The Green Party goes into its annual general meeting this weekend static in the polls but, after 17 years in Parliament, finally with a formal nod from Labour.
This weekend's gathering marks a year since James Shaw was voted in as the party's new co-leader, narrowly beating his colleague Kevin Hague for the top job.
The loss hit Mr Hague hard, and it's understood the mood in the Green Party caucus for the remainder of last year was 'difficult'.
Most of the party's MPs voted for Mr Hague, so the parliamentary wing of the party has had to fall in behind a new leader they did not back.
It's been a tough run for Mr Shaw - he has had to try to win the confidence and respect of MPs more seasoned and experienced than he is, plus he has had to follow in the footsteps of Russel Norman.
Dr Norman was an extremely confident co-leader and got more than his share of airtime because he delivered thumping soundbites.
While David Cunliffe was Labour's leader, Dr Norman grew the Greens' coverage to the point where many in the media were calling him the real opposition leader.
Mr Shaw is certainly taking time to hit his straps and, in contrast to Dr Norman, he is far more cautious and clearly conscious of not wanting to appear too negative.
But that too may be his strong point.
In order for the Greens to help present a government-in-waiting, the party has had to shake off its woolly image, which to its credit it has been doing over time.
Mr Shaw's ability to speak the language of business and his corporate credentials could be just what the party needs if it is to gather more support in the centre.
His careful nature might also hold more appeal to the centre as he is less likely to say something ridiculous (like 'let's fight Ebola with homeopathy'), which will help to shed the accusations from the right of being a hippy in a suit.
While Mr Shaw might struggle as yet to deliver a zinging soundbite, these things come with time, confidence and some serious media advice.
He also has the good fortune of having Metiria Turei alongside him, who is a likeable, competent and respected politician.

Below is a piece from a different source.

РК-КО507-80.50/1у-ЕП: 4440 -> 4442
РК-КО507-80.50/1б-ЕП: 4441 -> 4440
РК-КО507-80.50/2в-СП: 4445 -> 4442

Labour and the Greens: It's complicated
The Greens have long struggled with their relationship status with Labour.
There were plans at the beginning of this year for the two parties to announce a preferred partner status, but it's understood Labour got cold feet at the last minute and the announcement was canned.

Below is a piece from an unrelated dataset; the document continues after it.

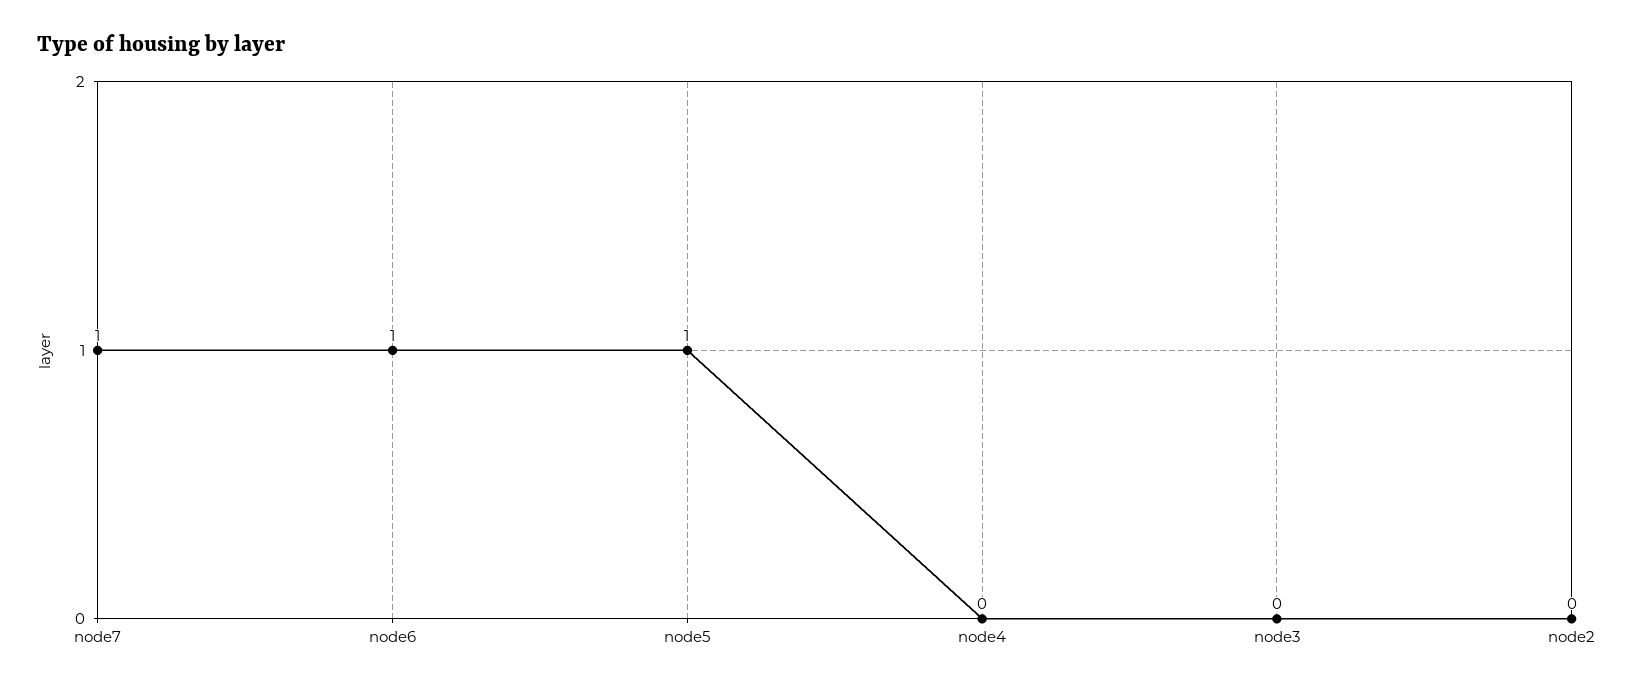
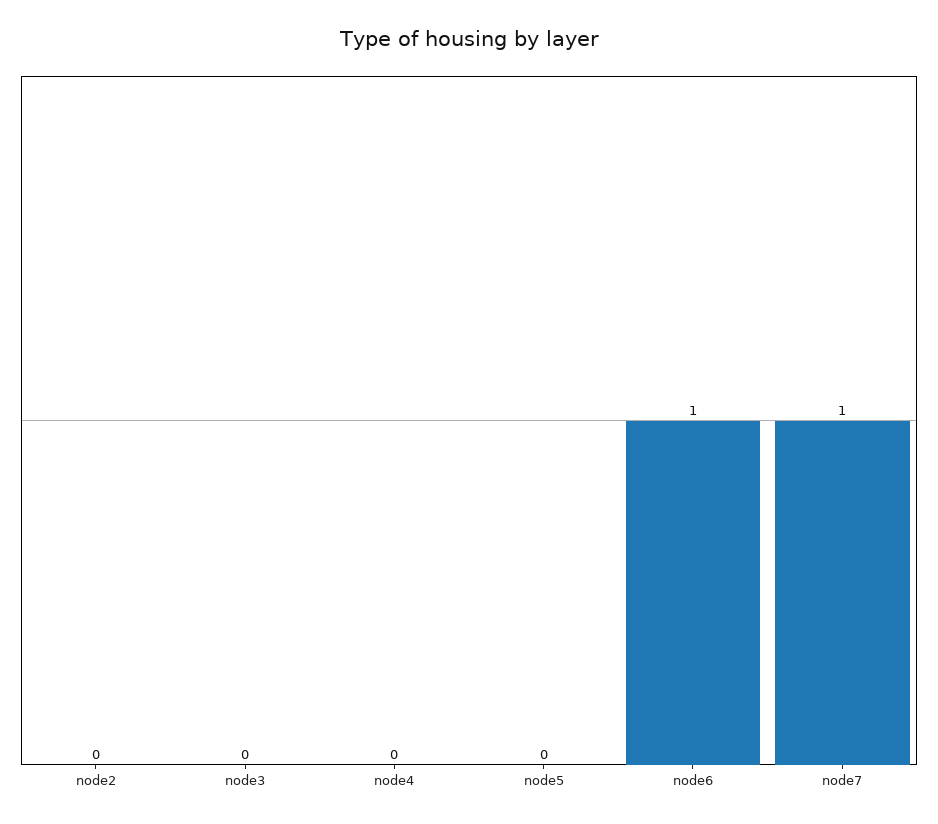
node5: 1 -> 0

This week the deal was finally unveiled in the form of a Memorandum of Understanding between the two parties.
This will be a relief for the Greens who remember keenly the rejection of 2005, when Helen Clark chose New Zealand First over them as Labour's confidence-and-supply partner in government.
But this week's MoU, while welcomed by the left, does not guarantee the Greens a position at the cabinet table in a Labour-led government.

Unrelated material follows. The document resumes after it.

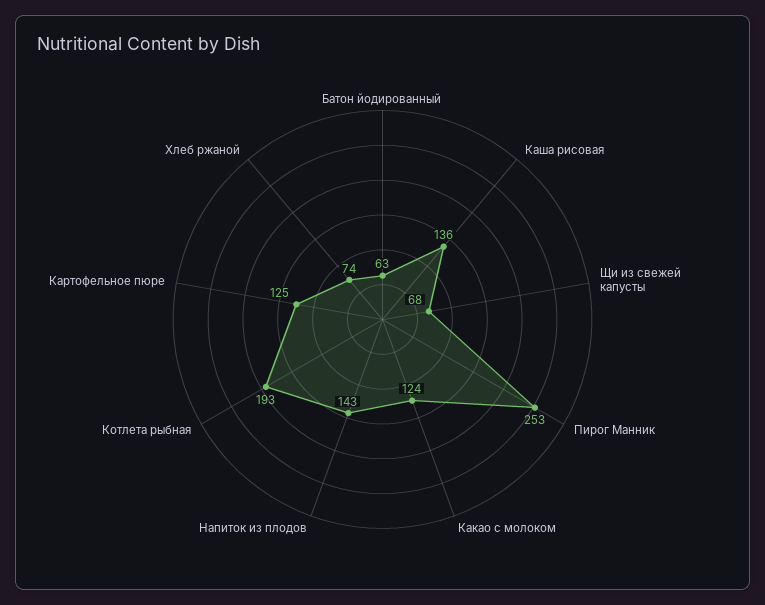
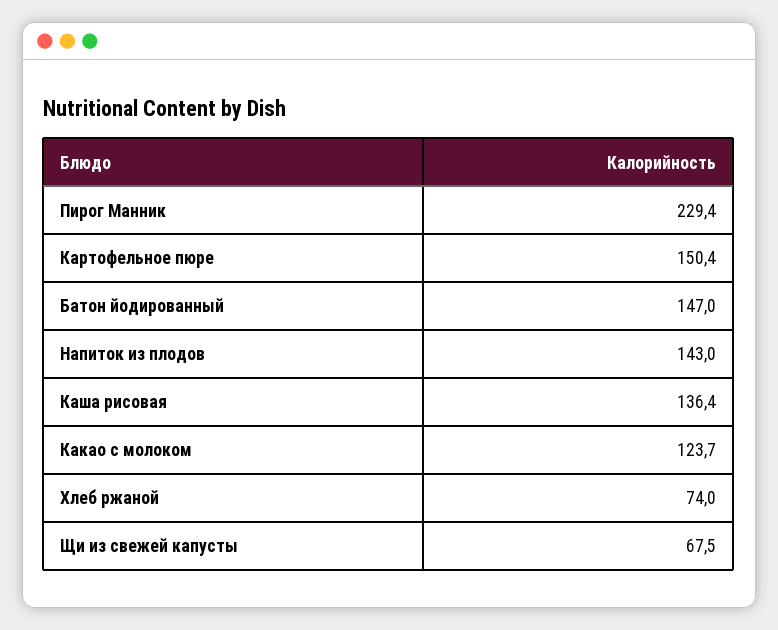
Батон йодированный: 63 -> 147
Пирог Манник: 253 -> 229.4
Котлета рыбная: 193 -> none
Картофельное пюре: 125 -> 150.4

It only lasts until the election and, after that, all bets are off.
Given New Zealand First leader Winston Peters' current polling, it's possible Labour could be keeping its powder dry by not committing fully to who one Labour MP calls their "furry friends".
The Greens have been in Parliament since 1999 and have proven themselves to be calm, committed to their convictions but also effective at working across parties.
The fact that they had a Memorandum of Understanding with the National Party for five years shows they are willing to work with parties whose ideology they might not agree with, but will do so in order to make what they call 'Good Green Change'.
Questions after Tuesday's announcement of the MoU with Labour about whether the Greens could give National support to form a government are barking up the wrong tree, as the chances of that are extremely remote.
While it makes no promises about post-election deals, the Labour-Greens MoU is a pragmatic move by both parties to provide voters with a taste of a potential Labour-Greens government.
The MoU binds the two parties to a "no surprises" policy so they have to let each other know about major announcements and speeches - but they are still free to criticise each other and they retain their own manifestos.
They might share a platform for some policy announcements and campaigns, but this deal is not a coalition.
Mr Little will speak at this weekend's Green Party AGM - the first Labour leader to do so.
He is also the first Labour leader to take the Greens seriously, which is long overdue.